Extracted records

****************************************

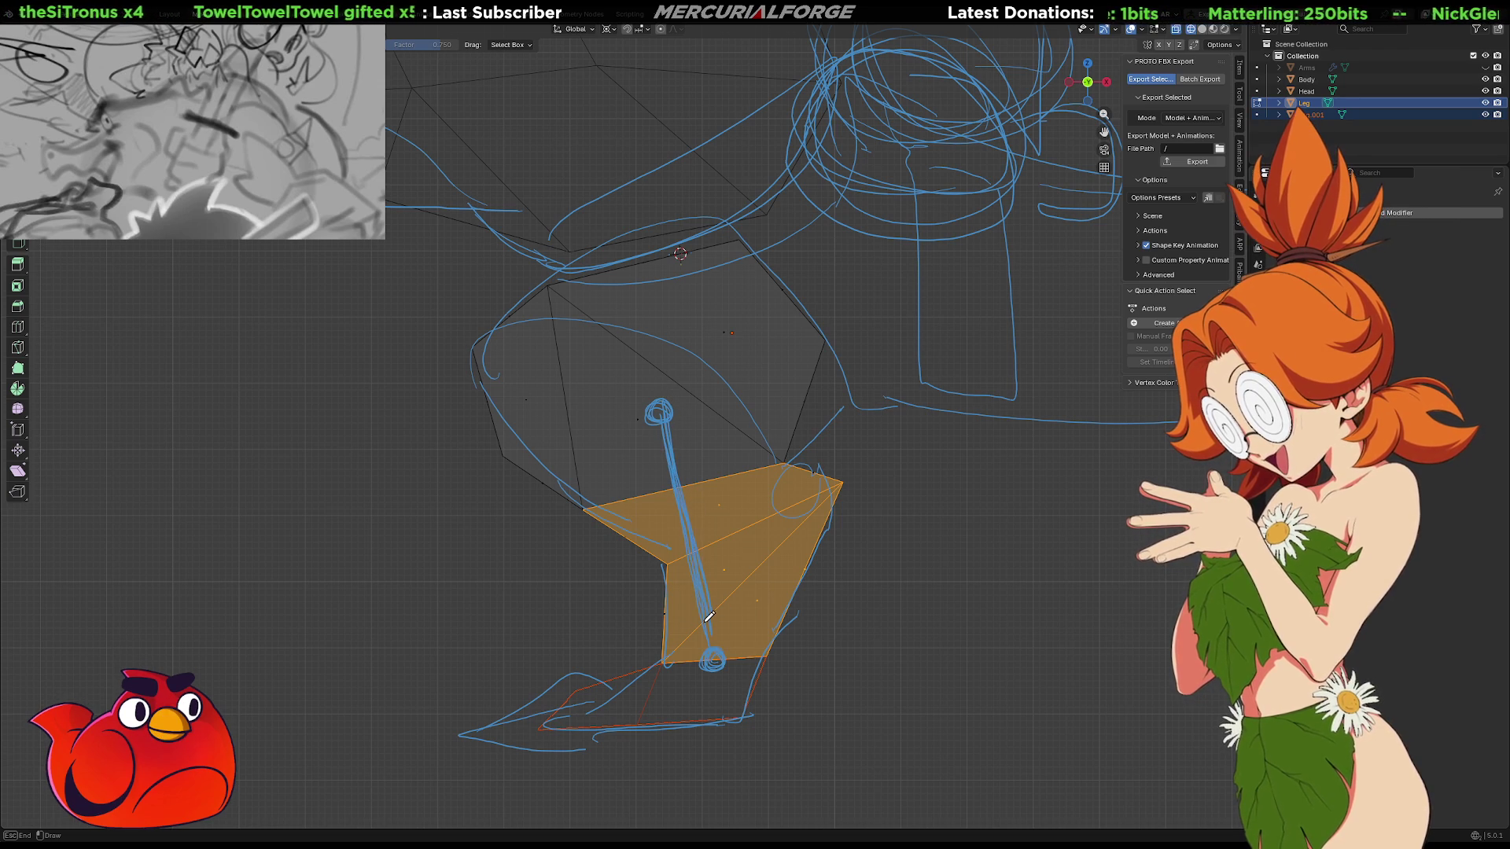
mouse_move(842, 455)
left_mouse_down()
mouse_move(852, 600)
mouse_move(712, 644)
left_mouse_up()
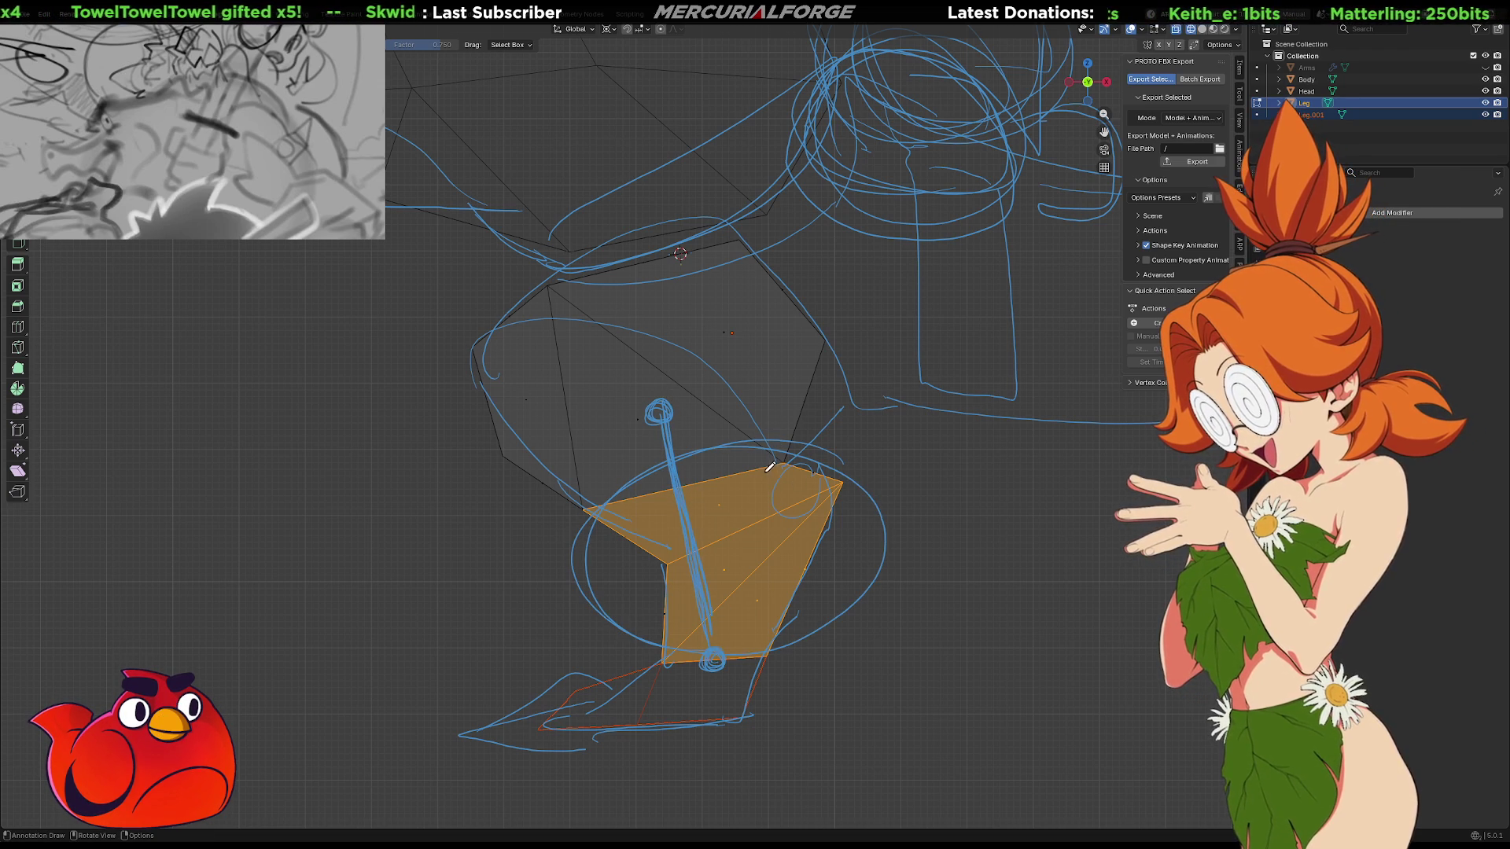
key("ctrl+i")
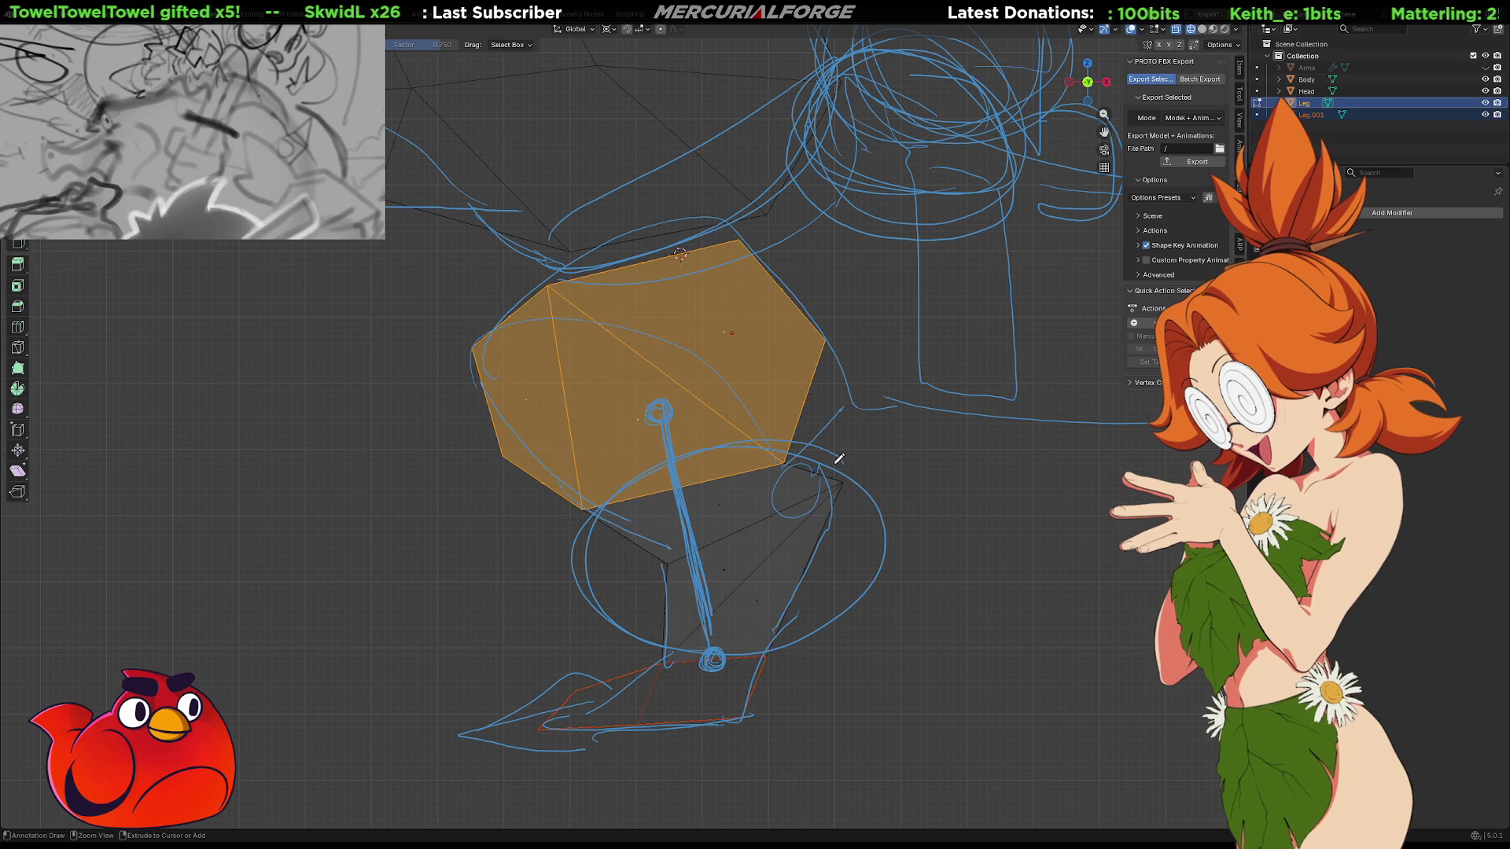
key("ctrl+i")
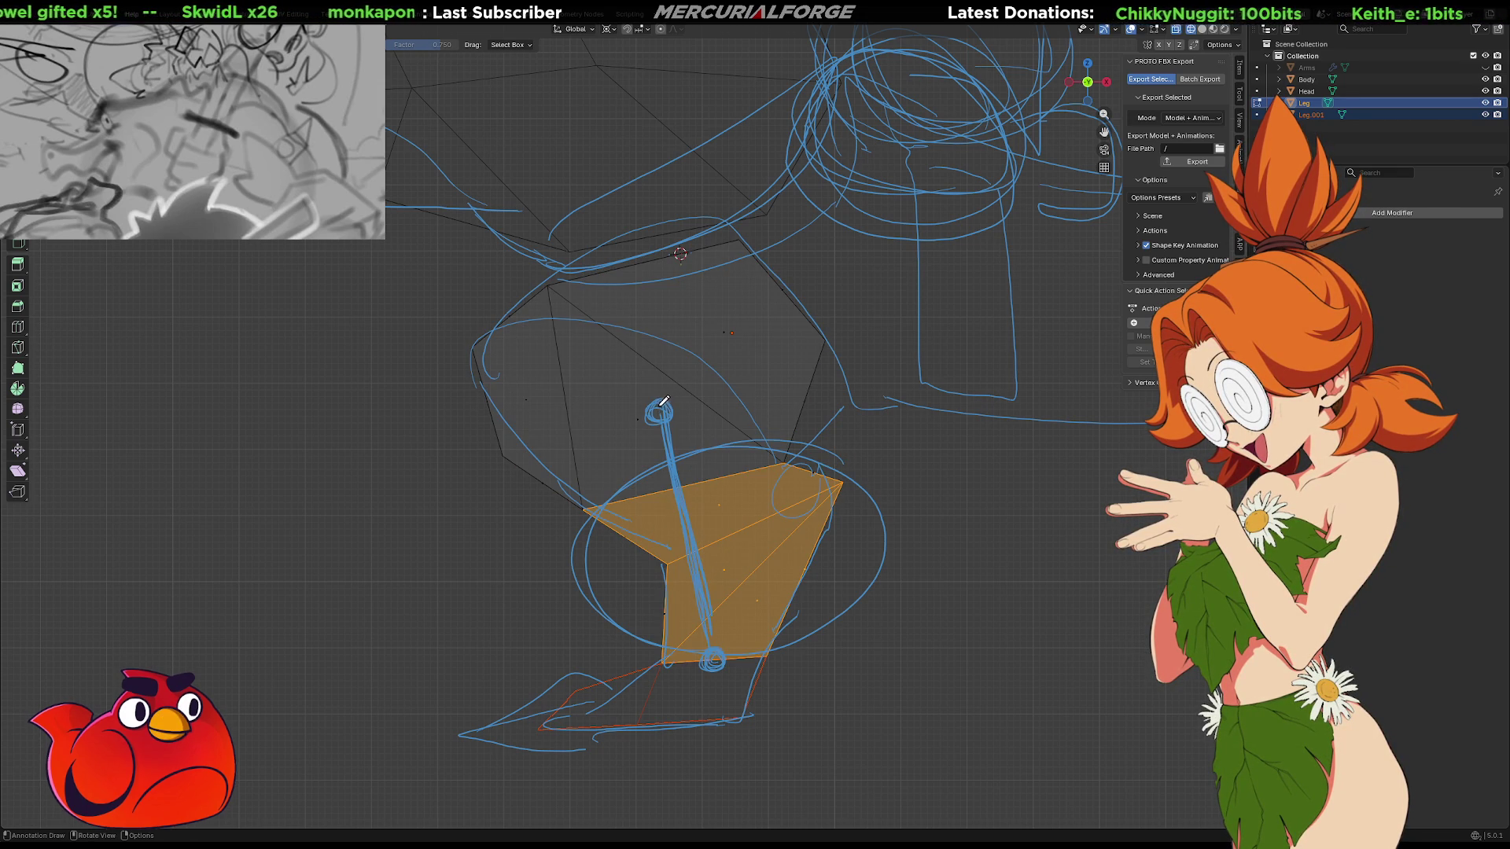
left_click_drag(666, 403, 725, 310)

****************************************

Restate every record above word for word, without images.

mouse_move(842, 455)
left_mouse_down()
mouse_move(852, 600)
mouse_move(712, 644)
left_mouse_up()
key("ctrl+i")
key("ctrl+i")
left_click_drag(666, 403, 725, 310)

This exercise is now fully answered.